More than half of all Medicare patients who have cataract surgery undergo unnecessary routine preoperative testing, despite strong evidence that these tests usually are not beneficial and increase national healthcare costs, report investigators in a study that was published on April 16 in The New England Journal of Medicine.
“For more than a decade, published guidelines from multiple national medical societies have recommended against ordering routine preoperative tests in cataract surgery patients, since there is already strong evidence that these tests do not decrease complications or improve outcomes,” said Catherine L. Chen, MD, lead study author. “Although Medicare spending on preoperative testing in cataract patients is an area in which we can safely cut healthcare costs without compromising quality of care, our research shows that physicians continue to order these tests at the same frequency as before the evidence-based guidelines were introduced.”
J.P. Abenstein, MSEE, MD, president of the American Society of Anesthesiologists, said, “We know that over-testing is expensive, but it can also be harmful if it leads to overtreatment or causes complications.”
However, in response to a question from Same-Day Surgery, Chen said there was a study by Phillips et al published in Anesthesiology in 2011 which showed that 100 (19%) of 530 ophthalmic surgery patients (including cataract) had an abnormal condition found on the preoperative office visit that required further evaluation, and of these, 12 patients (12%) had surgery postponed so the patient could undergo additional testing.
Cataract surgery is the most common elective surgery among Medicare patients, with 1.7 million surgeries annually. This number is expected to grow to 4.4 million surgeries by 2030.
In the most recent study, researchers analyzed 441,000 Medicare patients undergoing cataract surgery in 2011 to determine the frequency and cost of routine preoperative testing, as well as the number of office visits to physicians (other than ophthalmologists) one month before surgery. Preoperative tests included in the study were complete blood count, basic and comprehensive metabolic panel, urinalysis, electrocardiogram, cardiac stress tests, and other tests and procedures that are commonly ordered in older patients in anticipation of scheduled surgery.
Fifty-three percent of patients had a least one routine preoperative test, and 52% had a preoperative office visit in the month before surgery. More than 798,000 tests were performed in the month before surgery, at a cost of approximately $16.1 million, while patients went to more than 308,000 office visits at a cost of $28.3 million.
In one of the more interesting findings, researchers said that preoperative testing varied widely among physicians and was more strongly associated with an individual physician’s practice patterns rather than patient characteristics such as old age or having multiple concurrent illnesses. In fact, 36% of ophthalmologists had ordered that preoperative tests be performed in more than 75% of their patients, and 8% of ophthalmologists had all of their patients tested.

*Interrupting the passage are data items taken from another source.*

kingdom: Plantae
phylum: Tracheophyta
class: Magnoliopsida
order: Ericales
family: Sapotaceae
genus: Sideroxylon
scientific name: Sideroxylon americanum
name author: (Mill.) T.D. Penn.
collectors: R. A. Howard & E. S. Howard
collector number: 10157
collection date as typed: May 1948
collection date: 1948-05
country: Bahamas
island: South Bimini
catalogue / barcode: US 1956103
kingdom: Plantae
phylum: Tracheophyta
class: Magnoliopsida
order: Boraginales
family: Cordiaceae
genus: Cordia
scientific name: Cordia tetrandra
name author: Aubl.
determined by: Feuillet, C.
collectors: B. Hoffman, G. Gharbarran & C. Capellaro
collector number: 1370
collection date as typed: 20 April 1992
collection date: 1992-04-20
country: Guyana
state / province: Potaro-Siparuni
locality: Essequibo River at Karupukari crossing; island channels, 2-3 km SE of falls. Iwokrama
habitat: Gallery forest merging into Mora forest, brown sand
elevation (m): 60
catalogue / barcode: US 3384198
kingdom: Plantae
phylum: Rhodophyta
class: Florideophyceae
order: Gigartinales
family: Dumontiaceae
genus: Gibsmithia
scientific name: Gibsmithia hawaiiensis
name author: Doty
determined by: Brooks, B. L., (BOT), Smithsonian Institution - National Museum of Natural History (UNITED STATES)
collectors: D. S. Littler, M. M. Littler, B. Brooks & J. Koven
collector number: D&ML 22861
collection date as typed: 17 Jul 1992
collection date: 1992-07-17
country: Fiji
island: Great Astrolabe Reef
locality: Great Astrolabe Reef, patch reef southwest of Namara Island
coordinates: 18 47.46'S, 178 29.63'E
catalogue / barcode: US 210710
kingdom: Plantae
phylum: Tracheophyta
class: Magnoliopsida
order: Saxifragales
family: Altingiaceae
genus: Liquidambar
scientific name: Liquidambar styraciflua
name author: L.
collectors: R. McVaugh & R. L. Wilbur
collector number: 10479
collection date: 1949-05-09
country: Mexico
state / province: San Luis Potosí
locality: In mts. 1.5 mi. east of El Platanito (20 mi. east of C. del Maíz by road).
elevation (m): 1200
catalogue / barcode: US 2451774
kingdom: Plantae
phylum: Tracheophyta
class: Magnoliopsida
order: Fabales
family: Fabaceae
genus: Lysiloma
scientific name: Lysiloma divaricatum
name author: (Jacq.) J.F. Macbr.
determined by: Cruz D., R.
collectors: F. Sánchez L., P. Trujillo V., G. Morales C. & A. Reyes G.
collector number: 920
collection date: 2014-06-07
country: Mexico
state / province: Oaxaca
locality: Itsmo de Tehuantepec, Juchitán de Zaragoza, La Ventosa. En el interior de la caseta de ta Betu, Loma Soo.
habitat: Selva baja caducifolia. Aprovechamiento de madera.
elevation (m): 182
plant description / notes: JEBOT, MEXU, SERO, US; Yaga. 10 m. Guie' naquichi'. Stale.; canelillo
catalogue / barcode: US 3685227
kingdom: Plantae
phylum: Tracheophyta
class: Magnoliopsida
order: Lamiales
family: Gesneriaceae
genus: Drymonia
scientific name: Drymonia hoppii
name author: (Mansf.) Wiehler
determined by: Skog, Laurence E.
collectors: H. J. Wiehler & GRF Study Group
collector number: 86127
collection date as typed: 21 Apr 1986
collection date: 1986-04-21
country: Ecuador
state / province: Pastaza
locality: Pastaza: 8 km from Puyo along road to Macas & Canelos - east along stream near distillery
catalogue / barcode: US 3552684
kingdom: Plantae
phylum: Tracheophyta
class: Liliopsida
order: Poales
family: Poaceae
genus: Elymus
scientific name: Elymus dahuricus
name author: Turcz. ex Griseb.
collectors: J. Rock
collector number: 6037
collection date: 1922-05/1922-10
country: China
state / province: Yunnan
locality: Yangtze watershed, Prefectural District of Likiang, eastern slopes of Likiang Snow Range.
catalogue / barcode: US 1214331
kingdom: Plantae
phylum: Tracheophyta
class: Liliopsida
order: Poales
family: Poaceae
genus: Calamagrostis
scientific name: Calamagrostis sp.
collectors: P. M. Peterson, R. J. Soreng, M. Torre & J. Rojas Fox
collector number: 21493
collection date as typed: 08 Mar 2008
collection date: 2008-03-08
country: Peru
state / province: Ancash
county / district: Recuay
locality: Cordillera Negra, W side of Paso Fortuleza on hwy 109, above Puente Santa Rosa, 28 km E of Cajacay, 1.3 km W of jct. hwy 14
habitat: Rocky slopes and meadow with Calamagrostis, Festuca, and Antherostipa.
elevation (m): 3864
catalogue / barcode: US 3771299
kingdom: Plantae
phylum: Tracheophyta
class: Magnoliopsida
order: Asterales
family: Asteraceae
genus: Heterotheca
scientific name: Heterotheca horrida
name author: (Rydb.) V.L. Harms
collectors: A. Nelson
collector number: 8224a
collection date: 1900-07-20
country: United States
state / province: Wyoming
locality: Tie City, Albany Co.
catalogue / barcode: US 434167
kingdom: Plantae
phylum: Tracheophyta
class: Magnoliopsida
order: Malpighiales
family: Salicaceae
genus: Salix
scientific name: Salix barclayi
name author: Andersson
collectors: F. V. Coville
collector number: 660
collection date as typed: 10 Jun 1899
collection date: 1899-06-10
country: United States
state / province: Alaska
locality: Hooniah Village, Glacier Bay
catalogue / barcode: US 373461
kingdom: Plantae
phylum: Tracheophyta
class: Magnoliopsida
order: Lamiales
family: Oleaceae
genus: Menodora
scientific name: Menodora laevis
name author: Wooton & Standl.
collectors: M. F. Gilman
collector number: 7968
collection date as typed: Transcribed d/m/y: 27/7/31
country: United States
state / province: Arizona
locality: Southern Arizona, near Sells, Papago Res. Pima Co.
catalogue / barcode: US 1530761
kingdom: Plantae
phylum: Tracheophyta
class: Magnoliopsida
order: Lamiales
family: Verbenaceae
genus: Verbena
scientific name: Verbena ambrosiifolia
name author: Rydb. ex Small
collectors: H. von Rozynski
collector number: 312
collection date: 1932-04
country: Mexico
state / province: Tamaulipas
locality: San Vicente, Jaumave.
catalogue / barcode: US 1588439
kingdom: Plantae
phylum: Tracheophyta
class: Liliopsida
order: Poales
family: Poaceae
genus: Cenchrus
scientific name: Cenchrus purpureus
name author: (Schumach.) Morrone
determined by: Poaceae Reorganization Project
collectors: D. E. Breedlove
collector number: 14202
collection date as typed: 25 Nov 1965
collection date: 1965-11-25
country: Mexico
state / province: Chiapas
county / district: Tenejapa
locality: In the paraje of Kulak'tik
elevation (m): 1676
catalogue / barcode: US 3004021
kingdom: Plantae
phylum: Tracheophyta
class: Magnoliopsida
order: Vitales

However, the authors note that the specific physician within the perioperative care team who actually ordered the tests (for example, ophthalmologist, primary care physician, or physician anesthesiologist) could not be reliably determined from the Medicare claims.
“The reasons physicians might still be ordering routine preoperative tests for cataract patients are varied and may be out of habit or because there is a perception that other physicians expect this testing,” said Chen. She says she hopes “this study will actually encourage physicians to examine their practice and align their preoperative testing practices for cataract surgery to the current evidence-based guidelines on their own accord, rather than in response to any outside intervention.”